Clarified butter is used rather than whole butter for a specific reason. Whole butter contains water (approximately 15–18%) and milk solids in addition to the fat. If whole butter were added, the water content would dilute the emulsion and make it less stable; the milk solids would cloud the sauce. Clarified butter, which is pure fat, disperses into the egg yolk more predictably and produces a cleaner, more stable result.

The lemon juice serves as both acid and flavor. In terms of emulsion chemistry, the acid protons help prevent the fat droplets from coalescing — the slight charge disruption from the pH change helps maintain dispersion. The flavor balance of hollandaise — rich, buttery, barely lemon-forward — is what makes it appropriate for asparagus. The acid prevents the sauce from tasting purely fatty.

White asparagus, the French and European preference, is blanched and requires slightly longer cooking than green asparagus because of its denser texture and the need to peel the outer fibrous skin. Green asparagus is the more common form in other markets.

Common mistakes

Too much heat on the bain-marie. The water under the bowl must be barely simmering. Vigorous boiling drives the temperature too high, and the yolks scramble before the emulsion is established.

※ ※ ※

> Task set
a – In the passage on hollandaise and asparagus, about what share of whole butter is water?
b – Carry on the passage about hollandaise and asparagus, picking up right after its final sentence.

> Given data
※ ※ ※

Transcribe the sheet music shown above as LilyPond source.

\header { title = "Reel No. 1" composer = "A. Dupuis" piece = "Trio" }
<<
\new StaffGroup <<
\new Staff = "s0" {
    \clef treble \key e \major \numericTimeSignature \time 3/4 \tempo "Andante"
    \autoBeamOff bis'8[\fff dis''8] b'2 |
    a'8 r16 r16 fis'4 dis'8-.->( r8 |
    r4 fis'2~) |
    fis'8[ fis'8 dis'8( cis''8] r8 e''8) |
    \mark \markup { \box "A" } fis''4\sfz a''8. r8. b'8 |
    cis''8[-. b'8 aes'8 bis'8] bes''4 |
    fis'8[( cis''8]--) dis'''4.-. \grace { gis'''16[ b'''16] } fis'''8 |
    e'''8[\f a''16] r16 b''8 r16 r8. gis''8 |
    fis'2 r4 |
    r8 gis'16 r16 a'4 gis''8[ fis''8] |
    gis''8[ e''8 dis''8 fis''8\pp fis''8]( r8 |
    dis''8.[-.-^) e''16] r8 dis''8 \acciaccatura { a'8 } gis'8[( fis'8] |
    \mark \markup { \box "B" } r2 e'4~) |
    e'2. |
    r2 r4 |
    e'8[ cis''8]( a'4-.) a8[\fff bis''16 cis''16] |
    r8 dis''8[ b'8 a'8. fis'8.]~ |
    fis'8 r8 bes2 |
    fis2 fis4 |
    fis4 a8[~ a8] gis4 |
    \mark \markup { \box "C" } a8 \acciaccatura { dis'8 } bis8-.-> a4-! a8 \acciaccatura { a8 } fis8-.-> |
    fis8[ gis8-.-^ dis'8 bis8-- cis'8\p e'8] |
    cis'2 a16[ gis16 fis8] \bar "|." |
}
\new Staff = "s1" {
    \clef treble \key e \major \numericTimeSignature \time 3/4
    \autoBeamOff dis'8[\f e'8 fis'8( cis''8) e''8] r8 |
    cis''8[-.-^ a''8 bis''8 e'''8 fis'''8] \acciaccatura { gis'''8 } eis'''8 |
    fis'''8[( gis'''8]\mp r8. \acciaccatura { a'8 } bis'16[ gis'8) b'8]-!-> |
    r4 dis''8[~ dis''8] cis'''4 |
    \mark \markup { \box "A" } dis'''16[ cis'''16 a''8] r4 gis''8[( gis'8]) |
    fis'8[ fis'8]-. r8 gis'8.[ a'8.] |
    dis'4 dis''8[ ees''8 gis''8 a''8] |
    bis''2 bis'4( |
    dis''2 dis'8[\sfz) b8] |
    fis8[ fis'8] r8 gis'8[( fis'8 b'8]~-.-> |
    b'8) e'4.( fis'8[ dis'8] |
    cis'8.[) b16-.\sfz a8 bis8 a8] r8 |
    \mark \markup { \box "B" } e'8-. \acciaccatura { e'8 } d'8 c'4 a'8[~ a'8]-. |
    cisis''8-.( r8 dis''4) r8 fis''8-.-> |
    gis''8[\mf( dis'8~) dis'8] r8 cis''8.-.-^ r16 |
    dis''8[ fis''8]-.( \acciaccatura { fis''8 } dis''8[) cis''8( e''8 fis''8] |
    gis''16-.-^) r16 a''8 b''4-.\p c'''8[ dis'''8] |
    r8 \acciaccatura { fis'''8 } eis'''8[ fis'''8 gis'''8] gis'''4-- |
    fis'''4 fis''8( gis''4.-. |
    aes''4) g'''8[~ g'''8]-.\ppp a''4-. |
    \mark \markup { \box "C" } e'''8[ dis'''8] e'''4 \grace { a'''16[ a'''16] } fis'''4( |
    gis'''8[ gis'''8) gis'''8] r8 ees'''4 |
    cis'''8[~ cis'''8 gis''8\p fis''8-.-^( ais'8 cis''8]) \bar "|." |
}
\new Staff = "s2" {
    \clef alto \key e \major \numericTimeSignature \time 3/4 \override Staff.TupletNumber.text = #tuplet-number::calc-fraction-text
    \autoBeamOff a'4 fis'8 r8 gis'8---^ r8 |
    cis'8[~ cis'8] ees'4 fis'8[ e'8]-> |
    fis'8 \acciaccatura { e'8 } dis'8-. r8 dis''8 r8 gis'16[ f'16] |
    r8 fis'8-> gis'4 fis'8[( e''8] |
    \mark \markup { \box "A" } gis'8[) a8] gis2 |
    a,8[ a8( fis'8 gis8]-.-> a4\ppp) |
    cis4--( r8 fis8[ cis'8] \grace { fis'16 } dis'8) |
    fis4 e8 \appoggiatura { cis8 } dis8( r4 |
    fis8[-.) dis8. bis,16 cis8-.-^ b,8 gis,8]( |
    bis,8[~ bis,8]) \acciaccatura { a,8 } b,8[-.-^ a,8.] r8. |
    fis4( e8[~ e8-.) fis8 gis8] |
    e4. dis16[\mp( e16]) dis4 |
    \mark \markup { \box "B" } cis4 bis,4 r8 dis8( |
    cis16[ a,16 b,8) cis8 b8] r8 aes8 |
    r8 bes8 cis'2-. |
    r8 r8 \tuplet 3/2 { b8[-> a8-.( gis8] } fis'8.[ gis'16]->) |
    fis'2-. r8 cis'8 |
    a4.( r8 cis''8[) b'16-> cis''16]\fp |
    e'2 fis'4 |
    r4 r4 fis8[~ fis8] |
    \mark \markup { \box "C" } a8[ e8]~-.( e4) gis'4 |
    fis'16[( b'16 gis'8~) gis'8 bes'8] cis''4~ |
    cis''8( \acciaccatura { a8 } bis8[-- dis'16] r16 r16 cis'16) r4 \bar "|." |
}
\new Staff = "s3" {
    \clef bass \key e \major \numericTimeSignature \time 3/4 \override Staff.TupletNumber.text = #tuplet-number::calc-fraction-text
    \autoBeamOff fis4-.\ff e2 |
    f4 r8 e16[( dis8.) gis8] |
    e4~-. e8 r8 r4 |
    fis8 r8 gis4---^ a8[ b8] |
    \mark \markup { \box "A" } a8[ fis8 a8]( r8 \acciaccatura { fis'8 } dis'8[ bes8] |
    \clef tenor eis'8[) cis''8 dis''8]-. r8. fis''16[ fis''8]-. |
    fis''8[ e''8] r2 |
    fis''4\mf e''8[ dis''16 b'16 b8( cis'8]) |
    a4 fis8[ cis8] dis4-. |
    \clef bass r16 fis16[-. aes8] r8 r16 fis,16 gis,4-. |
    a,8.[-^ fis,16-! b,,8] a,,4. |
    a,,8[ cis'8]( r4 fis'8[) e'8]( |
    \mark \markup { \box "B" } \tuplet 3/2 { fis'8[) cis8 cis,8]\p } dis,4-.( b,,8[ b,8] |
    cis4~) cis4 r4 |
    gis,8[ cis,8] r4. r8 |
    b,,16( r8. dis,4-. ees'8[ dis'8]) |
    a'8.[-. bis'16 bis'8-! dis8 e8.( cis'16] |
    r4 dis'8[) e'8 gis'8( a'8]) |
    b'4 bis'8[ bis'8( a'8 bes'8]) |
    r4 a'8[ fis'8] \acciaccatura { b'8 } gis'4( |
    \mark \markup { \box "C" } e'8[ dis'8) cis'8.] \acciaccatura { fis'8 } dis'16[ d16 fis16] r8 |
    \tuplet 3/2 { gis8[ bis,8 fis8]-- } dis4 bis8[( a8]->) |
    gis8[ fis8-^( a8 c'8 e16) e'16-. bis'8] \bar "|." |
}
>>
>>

※ ※ ※

> Answers given
a – Approximately 15–18%.

b –
Adding butter too quickly. The butter must be added drop by drop initially. Adding it faster before the emulsion has formed will cause the sauce to break — the fat and the egg mass will separate. Once emulsified, the speed of addition can increase gradually.

Overheating the finished sauce. Hollandaise breaks above approximately 65°C when held for any length of time. Keep warm over very gentle heat, or hold in a warm water bath.

Using unsalted lemon juice. The emulsion needs proper salt to carry its flavor. Under-seasoned hollandaise tastes flat.

What to look for

  • Ribbon stage (yolks before butter): thick, pale foam. Whisk leaves a visible trail that holds for several seconds.
  • During butter addition: the sauce should remain thick and smooth. If it begins to look oily, the emulsion is starting to break — stop, add a teaspoon of cold water, and whisk vigorously.
  • Finished sauce: pale yellow, thick, pours in a slow ribbon. Tastes buttery, bright, and lightly acidic.
  • Asparagus doneness: bright green, slight resistance when pierced. Not soft throughout, not squeaking against the knife.

Chef's view

This combination — white or green asparagus with hollandaise — is one of the most unambiguous seasonal dishes in the French repertoire. It appears in spring and only in spring, when asparagus is at its best, and the simplicity of the preparation means the quality of the asparagus is fully exposed. Hollandaise does not hide mediocre asparagus; it amplifies whatever character the vegetable already has.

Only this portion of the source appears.